Drug associated with less airway inflammation and air trapping

TUESDAY, April 25 (HealthDay News) -- Asthmatic children treated with an eight-week course of montelukast have better outcomes than those who are not given the therapy, according to a study in the April issue of the Annals of Allergy, Asthma & Immunology.

Joseph D. Spahn, M.D., of the University of Colorado Health Sciences Center in Denver, and colleagues conducted a study of 21 patients aged 9 to 18 years with mild-to-moderate asthma who received either a placebo for eight weeks, or daily doses of 5 or 10 mg of montelukast.

Twice a day, the children's symptoms and albuterol use were recorded.
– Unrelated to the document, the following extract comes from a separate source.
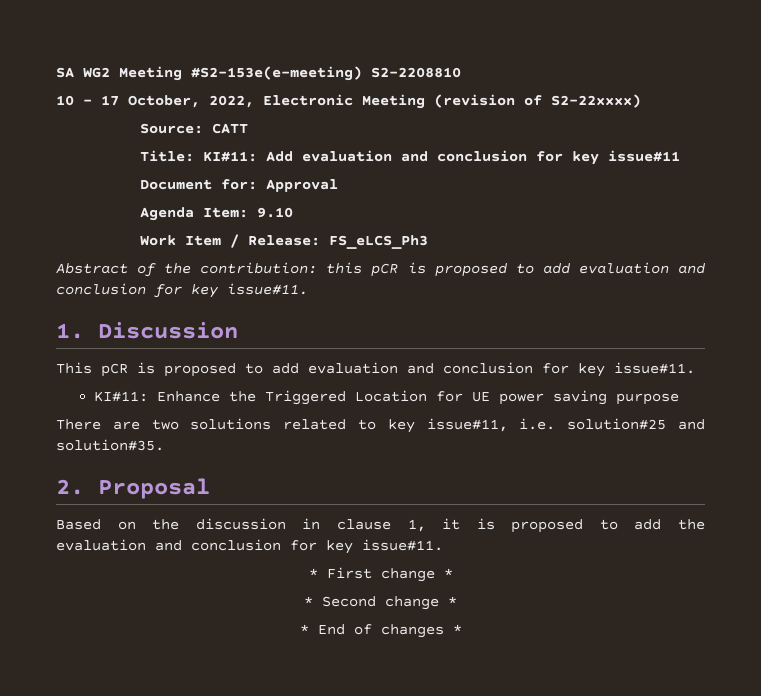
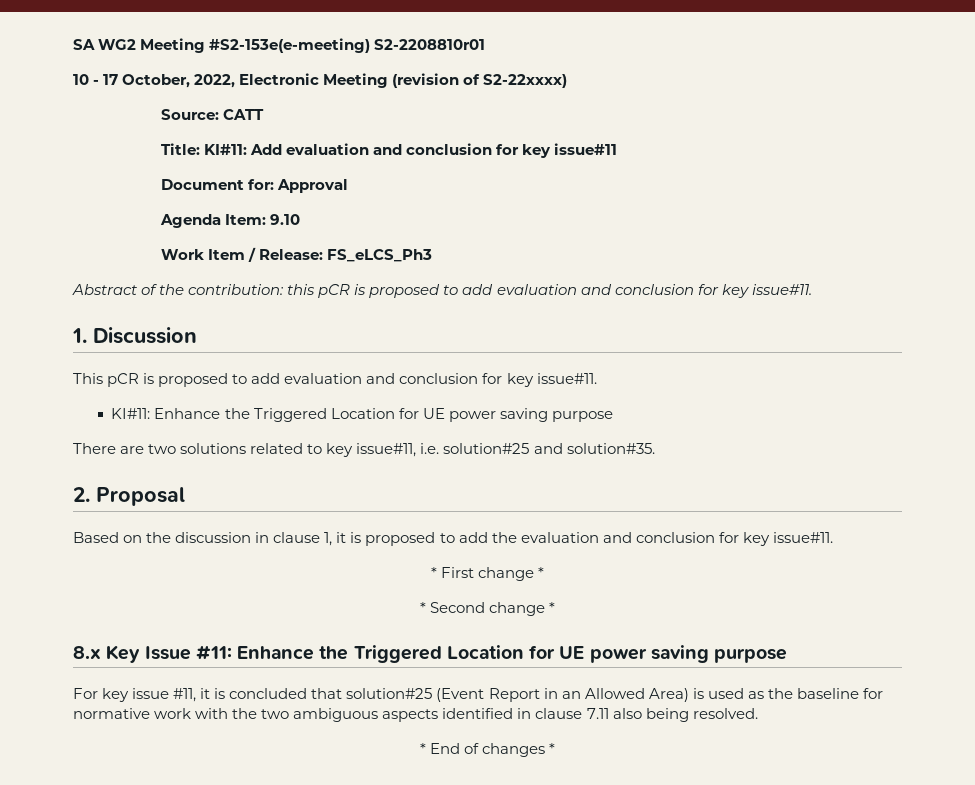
[371,67,461,78] S2-2208810 -> [374,39,486,50] S2-2208810r01
(457, 601) none -> [73,645,788,663] [73,688,883,702] [73,708,758,722] // 8.x Key Issue #11: Enhance the Triggered Location for UE power saving purpose // For key issue #11, it is concluded that solution#25 (Event Report in an Allowed Area) is used as the baseline for normative work with the two ambiguous aspects identified in clause 7.11 also being resolved.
They performed exhaled nitric oxide measurement, forced oscillometry, spirometry and body box plethysmography at the start of the study, and again at two, four, six and eight weeks. At the start and end of the study, the researchers obtained circulating eosinophil counts and serum eosinophil cationic protein (ECP) levels.

Patients treated with montelukast had lower residual volume, residual volume-total lung capacity ratio, airway resistance, specific conductance and serum ECP levels than those in the placebo group.

"This is among the first studies to evaluate the effect of montelukast on a variety of variables of lung function impairment in children with asthma," the authors write. "An eight-week course of montelukast resulted in improvement in these measures of airflow obstruction."

The study was funded by a grant from Merck & Co. Inc.